*Task:* Transcribe each record below word for word.

Collected data
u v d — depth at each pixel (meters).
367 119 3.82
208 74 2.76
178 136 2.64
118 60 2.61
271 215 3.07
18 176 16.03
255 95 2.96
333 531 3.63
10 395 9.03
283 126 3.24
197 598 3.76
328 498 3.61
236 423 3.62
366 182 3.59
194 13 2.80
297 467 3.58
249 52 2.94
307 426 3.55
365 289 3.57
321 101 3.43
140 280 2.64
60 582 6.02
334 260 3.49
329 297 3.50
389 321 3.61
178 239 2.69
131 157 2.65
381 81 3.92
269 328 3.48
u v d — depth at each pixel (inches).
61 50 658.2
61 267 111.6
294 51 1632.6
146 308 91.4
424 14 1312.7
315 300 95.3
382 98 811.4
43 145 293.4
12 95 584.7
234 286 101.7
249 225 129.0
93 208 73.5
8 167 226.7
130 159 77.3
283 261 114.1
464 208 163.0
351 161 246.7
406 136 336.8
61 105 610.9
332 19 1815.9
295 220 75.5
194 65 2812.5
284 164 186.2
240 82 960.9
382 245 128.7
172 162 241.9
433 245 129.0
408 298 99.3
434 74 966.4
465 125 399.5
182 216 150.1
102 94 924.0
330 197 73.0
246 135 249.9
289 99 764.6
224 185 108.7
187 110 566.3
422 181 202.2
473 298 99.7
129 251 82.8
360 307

*Task output:*
u v d — depth at each pixel (meters).
367 119 3.82
208 74 2.76
178 136 2.64
118 60 2.61
271 215 3.07
18 176 16.03
255 95 2.96
333 531 3.63
10 395 9.03
283 126 3.24
197 598 3.76
328 498 3.61
236 423 3.62
366 182 3.59
194 13 2.80
297 467 3.58
249 52 2.94
307 426 3.55
365 289 3.57
321 101 3.43
140 280 2.64
60 582 6.02
334 260 3.49
329 297 3.50
389 321 3.61
178 239 2.69
131 157 2.65
381 81 3.92
269 328 3.48
u v d — depth at each pixel (inches).
61 50 658.2
61 267 111.6
294 51 1632.6
146 308 91.4
424 14 1312.7
315 300 95.3
382 98 811.4
43 145 293.4
12 95 584.7
234 286 101.7
249 225 129.0
93 208 73.5
8 167 226.7
130 159 77.3
283 261 114.1
464 208 163.0
351 161 246.7
406 136 336.8
61 105 610.9
332 19 1815.9
295 220 75.5
194 65 2812.5
284 164 186.2
240 82 960.9
382 245 128.7
172 162 241.9
433 245 129.0
408 298 99.3
434 74 966.4
465 125 399.5
182 216 150.1
102 94 924.0
330 197 73.0
246 135 249.9
289 99 764.6
224 185 108.7
187 110 566.3
422 181 202.2
473 298 99.7
129 251 82.8
360 307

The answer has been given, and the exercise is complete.